Quelles sont les dix tendances clés sur les marchés de la transition énergétique ? Le Panorama 2019, réalisé par GreenUnivers et EY et présenté au Forum national des éco-entreprises du Pexe, décrypte les évolutions les plus marquantes des politiques publiques, des acteurs et des grands secteurs dans le domaine de la transition énergétique.

L’Etat : une stratégie brouillée par les événements

Du côté de l’État, au cours des derniers mois, la puissance publique a multiplié les signaux contradictoires. Si les ambitions en matière de transition énergétique ne sont pas remises en cause, plusieurs événements récents ont brouillé sa stratégie. La taxe carbone a été la première victime de la crise des gilets jaunes et la présentation de la Programmation Pluriannuelle de l’énergie 2024-2028 a déçu en raison de la révision à la baisse des objectifs en matière d’économies d’énergie et des perspectives limitées pour certaines filières comme le biogaz et l’éolien en mer. Néanmoins, dans ce secteur, 2019 devrait être une année importante. Les résultats de l’appel d’offres du parc éolien de Dunkerque seront bientôt connus, vraisemblablement en juin. Plusieurs milliards d’euros d’investissements et des centaines d’emplois sont en jeu.
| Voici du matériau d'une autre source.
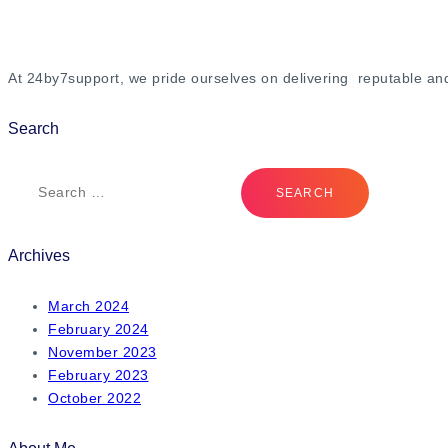
At 24by7support, we pride ourselves on delivering reputable an
Search
Archives
March 2024
February 2024
November 2023
February 2023
October 2022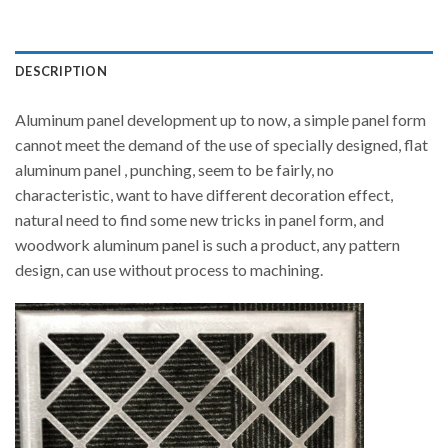
DESCRIPTION
Aluminum panel development up to now, a simple panel form
cannot meet the demand of the use of specially designed, flat
aluminum panel , punching, seem to be fairly, no
characteristic, want to have different decoration effect,
natural need to find some new tricks in panel form, and
woodwork aluminum panel is such a product, any pattern
design, can use without process to machining.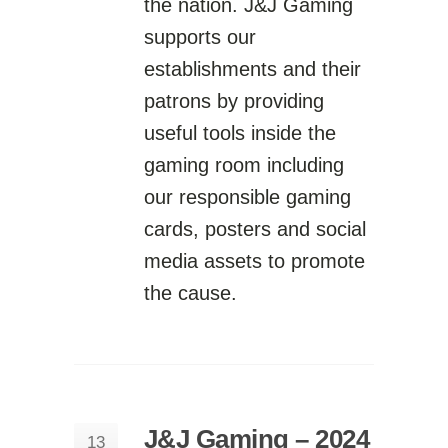
the nation. J&J Gaming
supports our
establishments and their
patrons by providing
useful tools inside the
gaming room including
our responsible gaming
cards, posters and social
media assets to promote
the cause.
J&J Gaming – 2024
13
Dans les territoires en revanche, la dynamique est autrement plus claire. Et plus forte. Les régions sont en effet de plus en plus nombreuses à passer à l’action dans le déploiement de projets structurants en matière de production d’énergie verte, de mobilité propre, de rénovation thermique des bâtiments…
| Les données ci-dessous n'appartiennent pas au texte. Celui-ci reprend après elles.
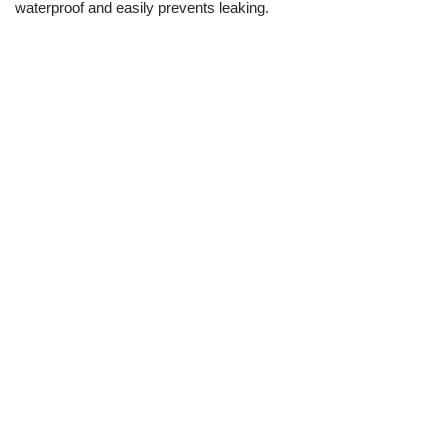
waterproof and easily prevents leaking.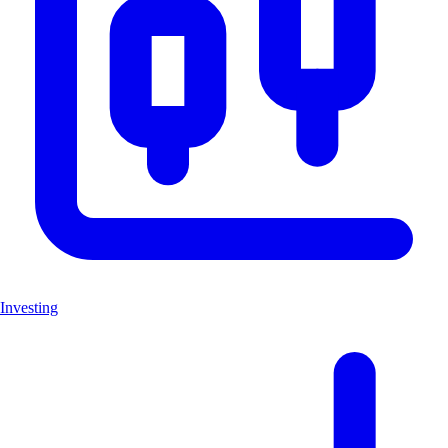
Investing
Les investisseurs se montrent également très actifs, que ce soit pour le financement de projets ou en equity au capital des entreprises du secteur. Un record a d’ailleurs été franchi dans les levées de fonds en 2018.

Consolidation des marchés

Sur les marchés, l’une des tendances les plus spectaculaires est la consolidation rapide du secteur des énergies renouvelables où le nombre de développeurs-producteurs indépendants se réduit comme peau de chagrin. Les fusions-acquisitions sont particulièrement  dynamiques, menées le plus souvent par les utilities comme EDF et Engie ou les géants de l’oil&gas parmi lesquels Total. Sans compter les acteurs étrangers comme EnBW, en négociation exclusives pour racheter Valeco.
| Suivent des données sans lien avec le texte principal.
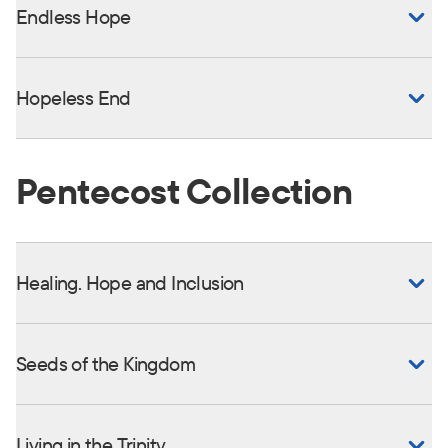
Endless Hope
Hopeless End
Pentecost Collection
Healing. Hope and Inclusion
Seeds of the Kingdom
Living in the Trinity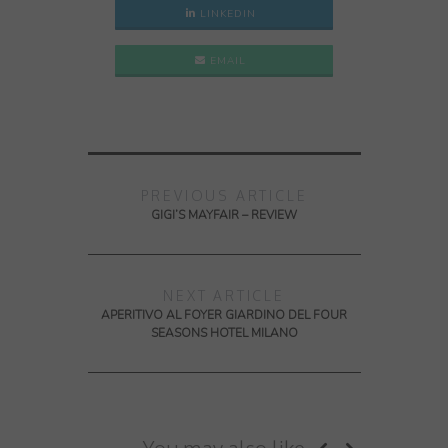
LINKEDIN
EMAIL
PREVIOUS ARTICLE
GIGI’S MAYFAIR – REVIEW
NEXT ARTICLE
APERITIVO AL FOYER GIARDINO DEL FOUR
SEASONS HOTEL MILANO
Au cours de ces derniers mois, une autre tendance a vu le jour. Désormais, les certificats d’économies d’énergie deviennent un élément incontournable dans le financement des actions en matière d’efficacité énergétique. Ce rôle accru a une conséquence : une facture qui s’envole pour les fournisseurs d’énergie, bailleurs de fonds de ce système.